#### [Your goal]
Print, word for word, the part of the reproducibility index page that opens with the words containing "From Linear to" and closes with "real-world dataset MNIST.".

#### [Excerpted text]
_ _ _ _ _ _ _

Reproducibility Index

Notice: The reproducibility variables underlying each score are classified using an automated LLM-based pipeline, validated against a manually labeled dataset. LLM-based classification introduces uncertainty and potential bias; scores should be interpreted as estimates. Full accuracy metrics and methodology are described in Coakley et alK. L. Coakley, T. Snelleman, H. Hoos, and O. E. Gundersen, "The embrace of open science: An analysis of a decade of AI research and 56 800 conference papers," Under Review, 2026..

From Linear to Nonlinear: Provable Weak-to-Strong Generalization through Feature Learning

Authors: Junsoo Oh, Jerry Song, Chulhee Yun

NeurIPS 2025 | Venue PDF | LLM Run Details

Reproducibility Variable	Result	LLM Response
Research Type	Experimental	We conduct experiments to support our findings, using NVIDIA RTX A6000 GPUs. We perform experiments in our setting described in Section 2. We also provide empirical results using a real-world dataset MNIST.
Researcher Affiliation	Academia	Junsoo Oh Jerry Song Chulhee Yun KAIST EMAIL
Pseudocode	No	The paper describes update rules for model parameters (Equations 1 and 2) but does not present them within a structured pseudocode or algorithm block.

_ _ _ _ _ _ _

#### [Data under study]
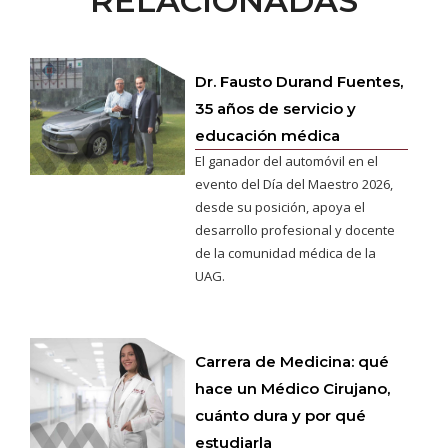
RELACIONADAS
Dr. Fausto Durand Fuentes,
35 años de servicio y
educación médica
El ganador del automóvil en el
evento del Día del Maestro 2026,
desde su posición, apoya el
desarrollo profesional y docente
de la comunidad médica de la
UAG.
Carrera de Medicina: qué
hace un Médico Cirujano,
cuánto dura y por qué
estudiarla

_ _ _ _ _ _ _

#### [Reply to the task]
From Linear to Nonlinear: Provable Weak-to-Strong Generalization through Feature Learning

Authors: Junsoo Oh, Jerry Song, Chulhee Yun

NeurIPS 2025 | Venue PDF | LLM Run Details

Reproducibility Variable	Result	LLM Response
Research Type	Experimental	We conduct experiments to support our findings, using NVIDIA RTX A6000 GPUs. We perform experiments in our setting described in Section 2. We also provide empirical results using a real-world dataset MNIST.